Exactly as written, set down every entry once more.

── RAW DATA

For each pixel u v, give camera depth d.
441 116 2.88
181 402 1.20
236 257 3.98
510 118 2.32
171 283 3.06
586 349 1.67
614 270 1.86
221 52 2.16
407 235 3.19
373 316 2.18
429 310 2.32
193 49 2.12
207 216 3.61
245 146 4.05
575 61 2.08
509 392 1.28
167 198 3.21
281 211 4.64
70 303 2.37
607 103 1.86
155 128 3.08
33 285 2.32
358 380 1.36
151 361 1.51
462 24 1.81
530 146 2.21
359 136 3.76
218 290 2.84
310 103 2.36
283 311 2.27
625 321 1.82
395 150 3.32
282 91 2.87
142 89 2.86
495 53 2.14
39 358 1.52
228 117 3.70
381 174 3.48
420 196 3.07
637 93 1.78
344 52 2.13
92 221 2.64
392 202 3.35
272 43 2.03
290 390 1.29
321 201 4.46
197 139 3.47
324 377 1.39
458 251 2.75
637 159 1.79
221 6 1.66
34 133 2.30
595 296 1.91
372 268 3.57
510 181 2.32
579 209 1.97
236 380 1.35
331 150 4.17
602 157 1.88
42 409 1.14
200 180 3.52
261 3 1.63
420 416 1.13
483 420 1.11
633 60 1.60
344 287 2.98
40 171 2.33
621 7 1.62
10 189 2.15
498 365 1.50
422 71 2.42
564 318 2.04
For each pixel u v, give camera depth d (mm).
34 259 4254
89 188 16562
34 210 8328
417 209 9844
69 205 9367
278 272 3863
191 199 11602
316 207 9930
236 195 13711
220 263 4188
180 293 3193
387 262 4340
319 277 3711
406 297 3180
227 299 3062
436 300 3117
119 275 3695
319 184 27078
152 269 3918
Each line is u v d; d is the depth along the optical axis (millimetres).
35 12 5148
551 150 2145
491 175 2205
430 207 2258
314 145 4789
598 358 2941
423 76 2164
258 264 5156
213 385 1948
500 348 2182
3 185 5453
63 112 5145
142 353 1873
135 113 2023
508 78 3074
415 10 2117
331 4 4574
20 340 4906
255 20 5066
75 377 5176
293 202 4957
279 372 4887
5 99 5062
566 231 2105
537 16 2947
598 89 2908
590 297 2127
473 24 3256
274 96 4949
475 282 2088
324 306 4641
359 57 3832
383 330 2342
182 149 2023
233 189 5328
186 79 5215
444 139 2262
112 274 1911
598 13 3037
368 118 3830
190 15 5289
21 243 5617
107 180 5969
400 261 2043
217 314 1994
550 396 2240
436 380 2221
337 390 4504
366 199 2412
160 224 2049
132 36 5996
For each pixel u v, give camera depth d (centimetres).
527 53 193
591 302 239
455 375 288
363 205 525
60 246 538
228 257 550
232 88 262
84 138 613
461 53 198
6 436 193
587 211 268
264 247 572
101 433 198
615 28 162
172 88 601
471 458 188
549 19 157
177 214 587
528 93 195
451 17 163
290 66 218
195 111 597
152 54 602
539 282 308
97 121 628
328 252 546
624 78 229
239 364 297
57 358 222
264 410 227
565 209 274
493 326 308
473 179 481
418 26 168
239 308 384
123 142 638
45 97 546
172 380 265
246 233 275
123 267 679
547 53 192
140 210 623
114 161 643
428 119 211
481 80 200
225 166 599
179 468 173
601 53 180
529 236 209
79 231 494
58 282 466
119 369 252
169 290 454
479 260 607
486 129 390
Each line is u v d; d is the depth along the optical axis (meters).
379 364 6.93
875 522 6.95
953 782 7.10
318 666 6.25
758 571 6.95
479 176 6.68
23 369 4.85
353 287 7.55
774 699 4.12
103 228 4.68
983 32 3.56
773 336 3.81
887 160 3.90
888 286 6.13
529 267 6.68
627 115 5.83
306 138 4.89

────

▶ [OUTPUT FOR THIS EXERCISE]:
For each pixel u v, give camera depth d.
441 116 2.88
181 402 1.20
236 257 3.98
510 118 2.32
171 283 3.06
586 349 1.67
614 270 1.86
221 52 2.16
407 235 3.19
373 316 2.18
429 310 2.32
193 49 2.12
207 216 3.61
245 146 4.05
575 61 2.08
509 392 1.28
167 198 3.21
281 211 4.64
70 303 2.37
607 103 1.86
155 128 3.08
33 285 2.32
358 380 1.36
151 361 1.51
462 24 1.81
530 146 2.21
359 136 3.76
218 290 2.84
310 103 2.36
283 311 2.27
625 321 1.82
395 150 3.32
282 91 2.87
142 89 2.86
495 53 2.14
39 358 1.52
228 117 3.70
381 174 3.48
420 196 3.07
637 93 1.78
344 52 2.13
92 221 2.64
392 202 3.35
272 43 2.03
290 390 1.29
321 201 4.46
197 139 3.47
324 377 1.39
458 251 2.75
637 159 1.79
221 6 1.66
34 133 2.30
595 296 1.91
372 268 3.57
510 181 2.32
579 209 1.97
236 380 1.35
331 150 4.17
602 157 1.88
42 409 1.14
200 180 3.52
261 3 1.63
420 416 1.13
483 420 1.11
633 60 1.60
344 287 2.98
40 171 2.33
621 7 1.62
10 189 2.15
498 365 1.50
422 71 2.42
564 318 2.04
For each pixel u v, give camera depth d (mm).
34 259 4254
89 188 16562
34 210 8328
417 209 9844
69 205 9367
278 272 3863
191 199 11602
316 207 9930
236 195 13711
220 263 4188
180 293 3193
387 262 4340
319 277 3711
406 297 3180
227 299 3062
436 300 3117
119 275 3695
319 184 27078
152 269 3918
Each line is u v d; d is the depth along the optical axis (millimetres).
35 12 5148
551 150 2145
491 175 2205
430 207 2258
314 145 4789
598 358 2941
423 76 2164
258 264 5156
213 385 1948
500 348 2182
3 185 5453
63 112 5145
142 353 1873
135 113 2023
508 78 3074
415 10 2117
331 4 4574
20 340 4906
255 20 5066
75 377 5176
293 202 4957
279 372 4887
5 99 5062
566 231 2105
537 16 2947
598 89 2908
590 297 2127
473 24 3256
274 96 4949
475 282 2088
324 306 4641
359 57 3832
383 330 2342
182 149 2023
233 189 5328
186 79 5215
444 139 2262
112 274 1911
598 13 3037
368 118 3830
190 15 5289
21 243 5617
107 180 5969
400 261 2043
217 314 1994
550 396 2240
436 380 2221
337 390 4504
366 199 2412
160 224 2049
132 36 5996
For each pixel u v, give camera depth d (centimetres).
527 53 193
591 302 239
455 375 288
363 205 525
60 246 538
228 257 550
232 88 262
84 138 613
461 53 198
6 436 193
587 211 268
264 247 572
101 433 198
615 28 162
172 88 601
471 458 188
549 19 157
177 214 587
528 93 195
451 17 163
290 66 218
195 111 597
152 54 602
539 282 308
97 121 628
328 252 546
624 78 229
239 364 297
57 358 222
264 410 227
565 209 274
493 326 308
473 179 481
418 26 168
239 308 384
123 142 638
45 97 546
172 380 265
246 233 275
123 267 679
547 53 192
140 210 623
114 161 643
428 119 211
481 80 200
225 166 599
179 468 173
601 53 180
529 236 209
79 231 494
58 282 466
119 369 252
169 290 454
479 260 607
486 129 390
Each line is u v d; d is the depth along the optical axis (meters).
379 364 6.93
875 522 6.95
953 782 7.10
318 666 6.25
758 571 6.95
479 176 6.68
23 369 4.85
353 287 7.55
774 699 4.12
103 228 4.68
983 32 3.56
773 336 3.81
887 160 3.90
888 286 6.13
529 267 6.68
627 115 5.83
306 138 4.89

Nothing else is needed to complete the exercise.